Kress afirmou que a empresa preferiu tratar diretamente da questão diante do impacto que a escassez pode ter sobre seus resultados. “Queremos ser diretos sobre isso, em vez de deixar a questão em aberto”, disse. A escassez é impulsionada em grande parte pela própria expansão da infraestrutura da IA.
Big techs seguem ampliando investimentos
Um dos principais sinais de que o ciclo de investimentos em IA continua forte veio da Amazon. A Amazon Web Services vai comprar 2 milhões de microprocessadores do tipo GPU da Nvidia e também utilizar o novo processador da companhia, chamado Vera.
O acordo ocorre em meio às dúvidas de investidores sobre até quando as grandes empresas de tecnologia continuarão aumentando os gastos com infraestrutura de IA. De acordo com Kress, os investimentos de capital das cinco maiores empresas de computação em nuvem devem alcançar US$ 1,3 trilhão no próximo ano.
Nvidia aumenta aposta em empresas de IA
A companhia também vem ampliando seus investimentos financeiros em empresas do setor. A Nvidia fez aportes expressivos em grandes laboratórios de IA, incluindo uma participação de US$ 30 bilhões na OpenAI adquirida no início deste ano.
O CEO Jensen Huang pontuou que gostaria de ter sido ainda mais agressivo nesses investimentos antes das esperadas ofertas públicas iniciais de ações dessas empresas. “Investir nessas empresas é uma oportunidade que acontece uma vez em uma geração”, detalhou. “O único arrependimento que tenho é não ter investido mais e antes.”
O executivo afirmou ainda que OpenAI e Anthropic, fabricante do Claude, “provavelmente abrirão o capital em breve” e que outras empresas devem seguir o mesmo caminho.

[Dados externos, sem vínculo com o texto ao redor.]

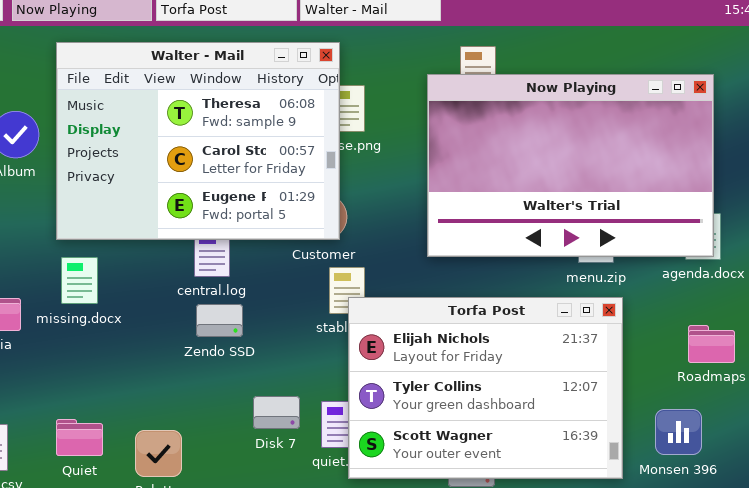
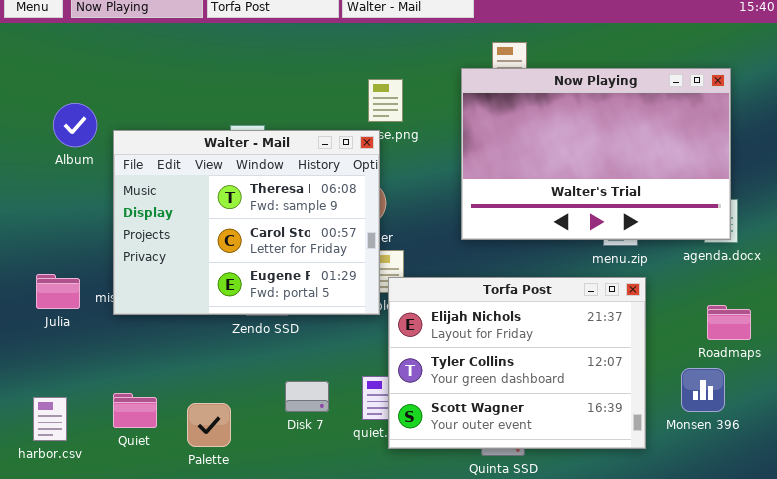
Walter - Mail: [56,42,340,240] -> [113,130,380,315], moved
Disk 7: [253,396,300,429] -> [285,381,329,412], moved
Monsen 396: [655,409,702,455] -> [681,368,725,412], moved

Ações têm alta mais moderada em 2026
O resultado chega em um momento em que os investidores estão menos eufóricos com a Nvidia do que estiveram nos últimos anos. Após uma valorização histórica de três anos, a ação acumulava alta de 11% até o fechamento de ontem, desempenho apenas ligeiramente superior ao do Nasdaq.
O crescimento do negócio permanece forte, mas a empresa começa a enfrentar uma concorrência mais evidente de nomes como Advanced Micro Devices (AMD) e Alphabet, dona do Google, além da pressão provocada pelo aumento dos custos de memória.